The Slow Code - page 15

by TheCommuter Asst. Admin

I have been a nurse for only seven years; however, certain events and situations will remain embedded in my memory for the rest of my life. One of these events took place during my first year of nursing practice when I was... Read More


  1. 1
    Quote from MunoRN
    POA's don't actually have the legal right to go against the expressed wishes of the patient. They are legally obligated to ensure that the patient's expressed wishes are being followed.
    That's not my understanding (and I've worked on these topics quite a bit over the years). I've heard attorneys lecturing on this topic explain more than once that the reason you should be extremely careful about who you make your POA is because, once you are incapacitated and the POA takes effect, that individual is under no obligation to follow your wishes -- you have given that person the full legal right to make decisions (as s/he sees fit) on your behalf, using her/his best judgment (but not necessarily following your wishes).
    jadelpn likes this.
  2. 0
    POA/AD laws are state specific, but I don't know of any that don't include some form of this provision. This usually includes anything in a living will, but particularly DNR orders. Situations involving a DNR used to be pretty rare since a patient would have to come in to the hospital able to make their own decisions and lose that ability, although now with POLST forms this is fairly common that a patient comes into the hospital with an already active DNR order.

    A couple of examples specific to DNR:

    The legal scope of a POA is to make the patient's wishes known, to the best of their ability, when the patient is unable to make their wishes known. A DNR order is a Physicians order and cannot be overturned by a POA. A POA only comes into play when there are not "clearly stated" patients wishes available. In practice, this essentially means that the POA can do whatever they want, since by definition they are only referred to when the patient's wishes are not known, leaving no way of knowing if they are abiding by those wishes. Whether or not hospitals will actually enforce this is another issue; dead people don't sue, families due, creating an unfortunate situation where hospitals are more likely to bow to the family even when that might go against the wishes of the patient.

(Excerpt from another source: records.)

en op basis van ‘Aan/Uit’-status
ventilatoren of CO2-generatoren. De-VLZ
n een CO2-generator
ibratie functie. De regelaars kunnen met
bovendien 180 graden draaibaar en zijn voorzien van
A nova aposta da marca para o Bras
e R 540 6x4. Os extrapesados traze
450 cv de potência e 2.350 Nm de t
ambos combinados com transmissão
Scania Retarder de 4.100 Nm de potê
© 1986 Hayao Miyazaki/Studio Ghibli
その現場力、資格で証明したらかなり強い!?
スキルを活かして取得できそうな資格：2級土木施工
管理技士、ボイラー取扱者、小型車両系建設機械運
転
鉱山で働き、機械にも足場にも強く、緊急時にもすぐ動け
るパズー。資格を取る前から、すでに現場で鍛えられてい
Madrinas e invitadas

    Having a meaningful palliative care team helps. My hospital used to be very leery of making families unhappy, even when it meant violating the patient's wishes. After establishing a palliative care team that actively enforces the expectations of the POA, I've actually been surprised how well POA's take it when their some decision making gets taken away or overridden, POA's understandably have a hard time holding back when appropriate, they tend to view futile actions in terms of "at least we did everything for dad", rather than the more accurate "at least we did everything to dad". Almost always POA's are relieved to have someone else enforce the patient's wishes when they know deep down what the patient really wanted, they just can't bring themselves to act on that.
  3. 0
    Quote from elkpark
    That's not my understanding (and I've worked on these topics quite a bit over the years). I've heard attorneys lecturing on this topic explain more than once that the reason you should be extremely careful about who you make your POA is because, once you are incapacitated and the POA takes effect, that individual is under no obligation to follow your wishes -- you have given that person the full legal right to make decisions (as s/he sees fit) on your behalf, using her/his best judgment (but not necessarily following your wishes).
    This is absolutely the truth! More than once in my years, the "plan" is all well and good until at bedside, then depending on the situation, minds change and it becomes what the POA/HCP wants as opposed to the patient's wishes. So be really, really clear with who you choose for your POA, because when it comes down to it, decisions are made on understandibly emotional grounds.

    There is more than one resident of skilled care who had a lengthy, detailed "legal" document as to their wishes. Those documents become wildly subjective for some POA/HCP's when it comes down to it. It may be different in other states, but generally speaking, POA's (or HCP's) have the final word. It is not always "keeping someone alive". If one chooses to value quantity over quality (and who are we to judge that decision) there can be and is HCP/POA's who say "no way" and go against those wishes.

    This is serious stuff, and the goal in the perfect world would be comfortable and peaceful. Family gets caught up in patient's "starving" more than anything else, in my experience.

    Families need to have these talks. A POA/HCP is a difficult position to be in.